Dataset extract:
◆ ◆ ◆ ◆ ◆
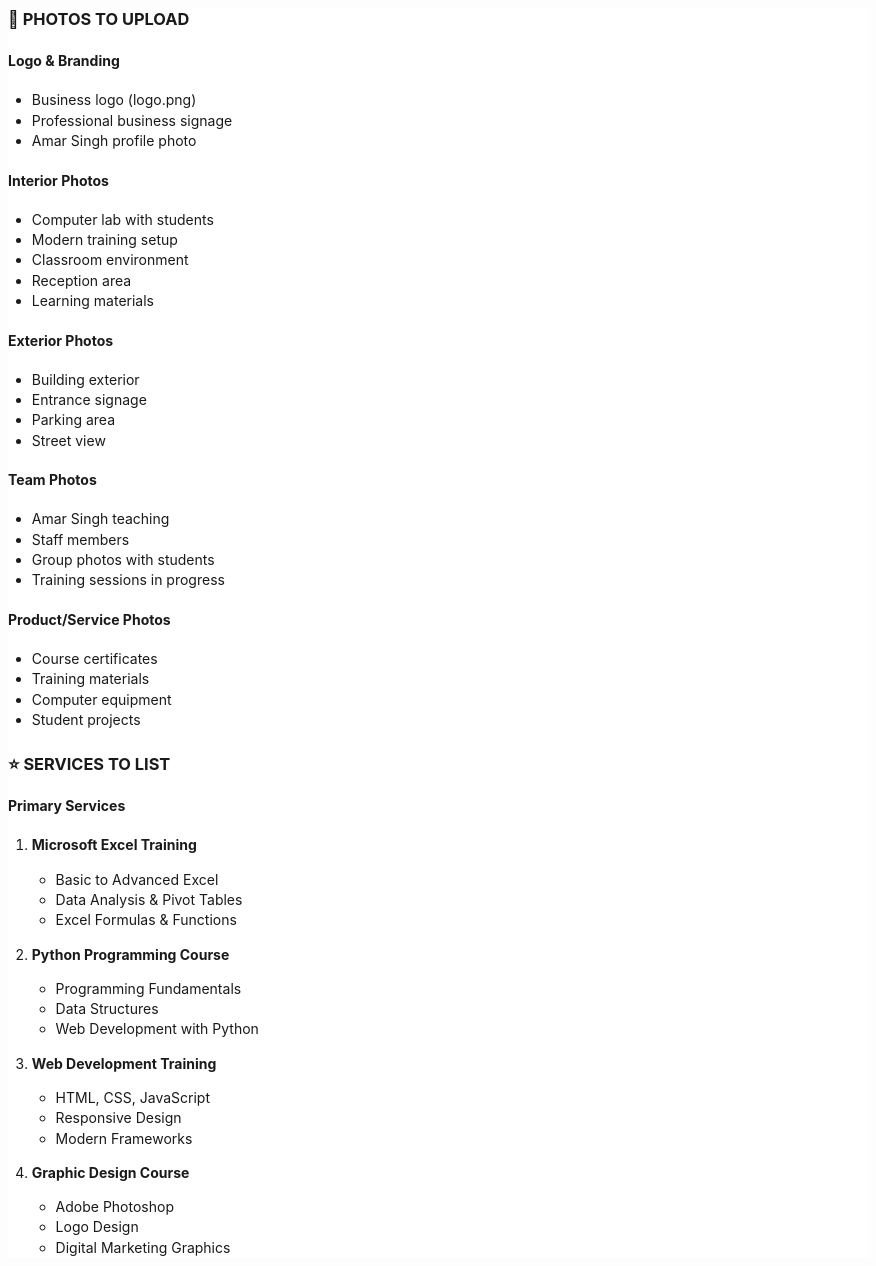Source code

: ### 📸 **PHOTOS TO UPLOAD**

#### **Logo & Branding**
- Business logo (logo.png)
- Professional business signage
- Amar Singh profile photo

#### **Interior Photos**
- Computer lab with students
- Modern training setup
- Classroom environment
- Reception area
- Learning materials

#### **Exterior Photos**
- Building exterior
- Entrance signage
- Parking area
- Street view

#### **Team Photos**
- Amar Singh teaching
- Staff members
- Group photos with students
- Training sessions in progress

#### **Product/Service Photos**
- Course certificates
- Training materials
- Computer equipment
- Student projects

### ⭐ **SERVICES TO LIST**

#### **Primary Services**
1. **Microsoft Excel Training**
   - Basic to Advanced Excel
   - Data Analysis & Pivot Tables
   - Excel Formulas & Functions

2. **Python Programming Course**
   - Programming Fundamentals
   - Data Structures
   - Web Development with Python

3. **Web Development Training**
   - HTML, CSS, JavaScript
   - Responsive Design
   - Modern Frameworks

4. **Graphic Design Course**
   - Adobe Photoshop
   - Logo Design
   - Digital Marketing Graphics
◆ ◆ ◆ ◆ ◆
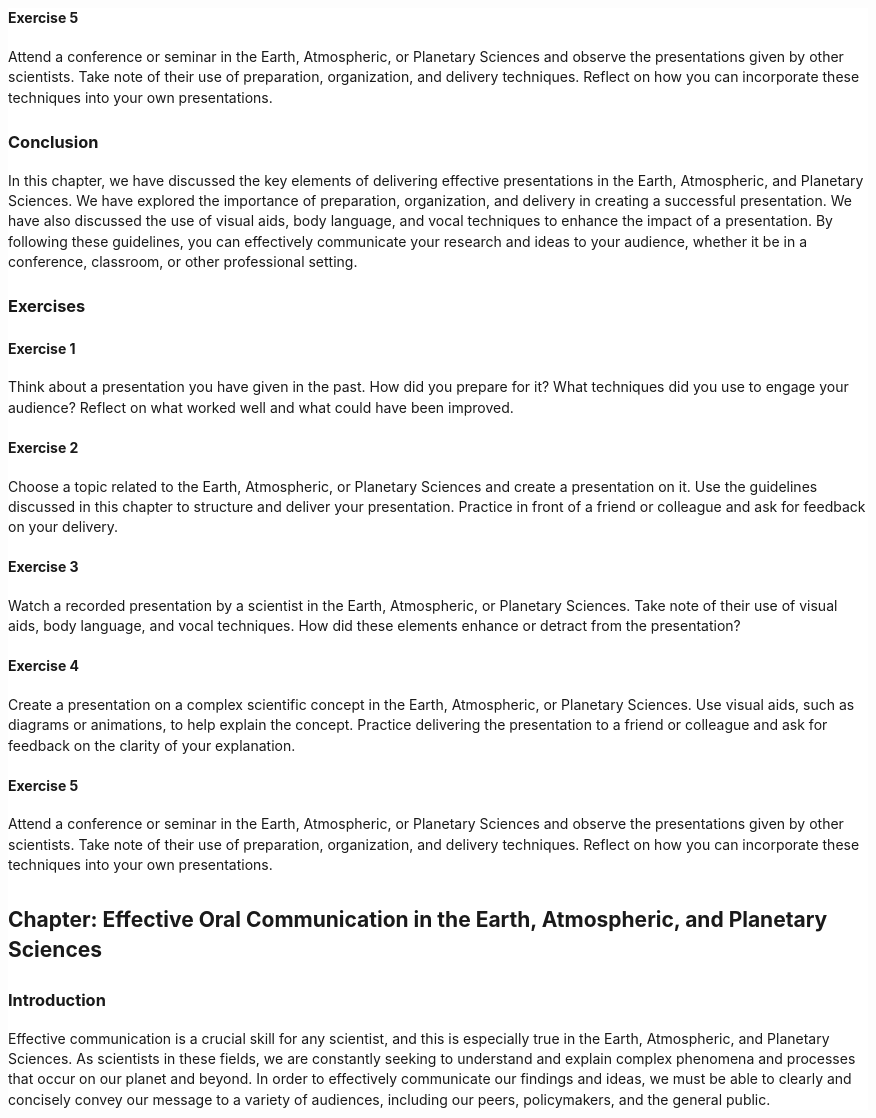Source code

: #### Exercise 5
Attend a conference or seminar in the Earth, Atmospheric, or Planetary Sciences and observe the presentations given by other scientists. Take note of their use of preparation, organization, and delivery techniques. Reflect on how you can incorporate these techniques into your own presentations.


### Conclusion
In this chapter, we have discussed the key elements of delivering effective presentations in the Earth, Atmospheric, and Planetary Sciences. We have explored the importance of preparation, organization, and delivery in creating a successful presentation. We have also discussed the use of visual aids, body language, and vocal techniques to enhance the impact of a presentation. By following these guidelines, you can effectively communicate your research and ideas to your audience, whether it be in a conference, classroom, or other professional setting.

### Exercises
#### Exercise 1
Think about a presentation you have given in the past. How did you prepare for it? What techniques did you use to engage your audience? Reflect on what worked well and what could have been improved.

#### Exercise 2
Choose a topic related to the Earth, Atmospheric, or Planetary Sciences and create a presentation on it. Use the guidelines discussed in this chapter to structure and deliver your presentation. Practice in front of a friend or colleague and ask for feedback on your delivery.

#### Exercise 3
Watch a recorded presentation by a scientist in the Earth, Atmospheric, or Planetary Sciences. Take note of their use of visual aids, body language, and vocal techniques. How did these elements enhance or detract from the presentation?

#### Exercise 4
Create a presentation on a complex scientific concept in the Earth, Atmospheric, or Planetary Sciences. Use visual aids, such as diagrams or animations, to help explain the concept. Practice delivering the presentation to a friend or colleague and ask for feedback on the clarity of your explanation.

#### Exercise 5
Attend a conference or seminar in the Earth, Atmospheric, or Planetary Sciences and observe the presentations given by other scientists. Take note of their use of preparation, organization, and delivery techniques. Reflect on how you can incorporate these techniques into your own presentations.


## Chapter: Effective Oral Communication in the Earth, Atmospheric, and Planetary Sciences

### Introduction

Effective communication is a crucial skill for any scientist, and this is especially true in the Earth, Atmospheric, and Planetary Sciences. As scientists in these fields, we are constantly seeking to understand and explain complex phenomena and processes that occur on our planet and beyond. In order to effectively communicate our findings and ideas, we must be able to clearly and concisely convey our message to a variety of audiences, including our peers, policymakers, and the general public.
◆ ◆ ◆ ◆ ◆
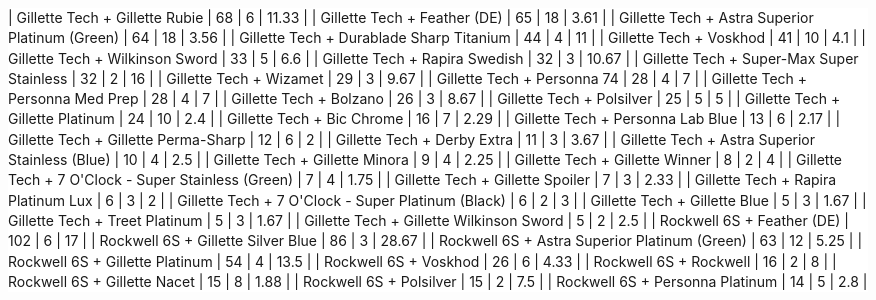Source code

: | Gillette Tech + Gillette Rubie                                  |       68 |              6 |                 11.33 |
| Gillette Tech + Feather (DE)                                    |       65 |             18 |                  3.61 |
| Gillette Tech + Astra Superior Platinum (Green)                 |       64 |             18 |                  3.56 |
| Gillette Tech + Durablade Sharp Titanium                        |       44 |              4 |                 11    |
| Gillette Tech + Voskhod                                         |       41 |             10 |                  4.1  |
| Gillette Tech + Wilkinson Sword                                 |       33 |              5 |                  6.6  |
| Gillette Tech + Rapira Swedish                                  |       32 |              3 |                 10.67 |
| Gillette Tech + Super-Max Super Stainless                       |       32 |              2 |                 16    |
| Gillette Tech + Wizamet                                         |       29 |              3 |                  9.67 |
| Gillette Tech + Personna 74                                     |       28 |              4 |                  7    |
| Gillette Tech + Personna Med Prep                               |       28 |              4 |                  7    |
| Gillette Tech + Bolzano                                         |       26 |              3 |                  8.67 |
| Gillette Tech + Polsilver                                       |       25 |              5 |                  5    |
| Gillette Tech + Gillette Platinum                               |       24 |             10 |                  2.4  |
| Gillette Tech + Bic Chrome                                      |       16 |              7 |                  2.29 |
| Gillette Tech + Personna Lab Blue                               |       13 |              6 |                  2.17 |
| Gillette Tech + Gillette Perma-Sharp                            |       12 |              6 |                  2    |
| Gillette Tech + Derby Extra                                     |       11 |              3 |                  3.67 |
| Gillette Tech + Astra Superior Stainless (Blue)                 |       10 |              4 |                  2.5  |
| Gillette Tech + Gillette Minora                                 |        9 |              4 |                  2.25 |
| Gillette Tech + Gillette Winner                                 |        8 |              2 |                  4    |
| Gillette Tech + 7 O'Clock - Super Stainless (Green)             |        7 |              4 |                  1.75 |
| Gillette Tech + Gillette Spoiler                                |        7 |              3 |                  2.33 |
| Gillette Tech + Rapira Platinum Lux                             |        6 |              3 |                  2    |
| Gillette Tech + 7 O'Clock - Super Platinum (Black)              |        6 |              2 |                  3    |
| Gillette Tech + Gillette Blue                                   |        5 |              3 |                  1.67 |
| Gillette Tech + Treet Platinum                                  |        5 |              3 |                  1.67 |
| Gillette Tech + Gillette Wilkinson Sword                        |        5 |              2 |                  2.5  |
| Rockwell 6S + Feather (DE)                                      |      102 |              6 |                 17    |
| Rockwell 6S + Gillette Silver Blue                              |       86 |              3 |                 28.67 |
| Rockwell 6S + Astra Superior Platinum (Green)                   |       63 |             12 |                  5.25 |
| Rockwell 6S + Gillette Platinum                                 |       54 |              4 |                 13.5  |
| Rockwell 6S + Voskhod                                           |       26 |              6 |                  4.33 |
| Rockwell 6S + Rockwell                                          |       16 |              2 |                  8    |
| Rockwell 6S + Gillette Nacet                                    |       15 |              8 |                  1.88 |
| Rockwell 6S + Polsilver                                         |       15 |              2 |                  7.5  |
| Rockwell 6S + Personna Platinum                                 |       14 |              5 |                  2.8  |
◆ ◆ ◆ ◆ ◆
Work to be completed: Each line in the records above that contains the word "Superior" must be copied.

Written response:
| Gillette Tech + Astra Superior Platinum (Green)                 |       64 |             18 |                  3.56 |
| Gillette Tech + Astra Superior Stainless (Blue)                 |       10 |              4 |                  2.5  |
| Rockwell 6S + Astra Superior Platinum (Green)                   |       63 |             12 |                  5.25 |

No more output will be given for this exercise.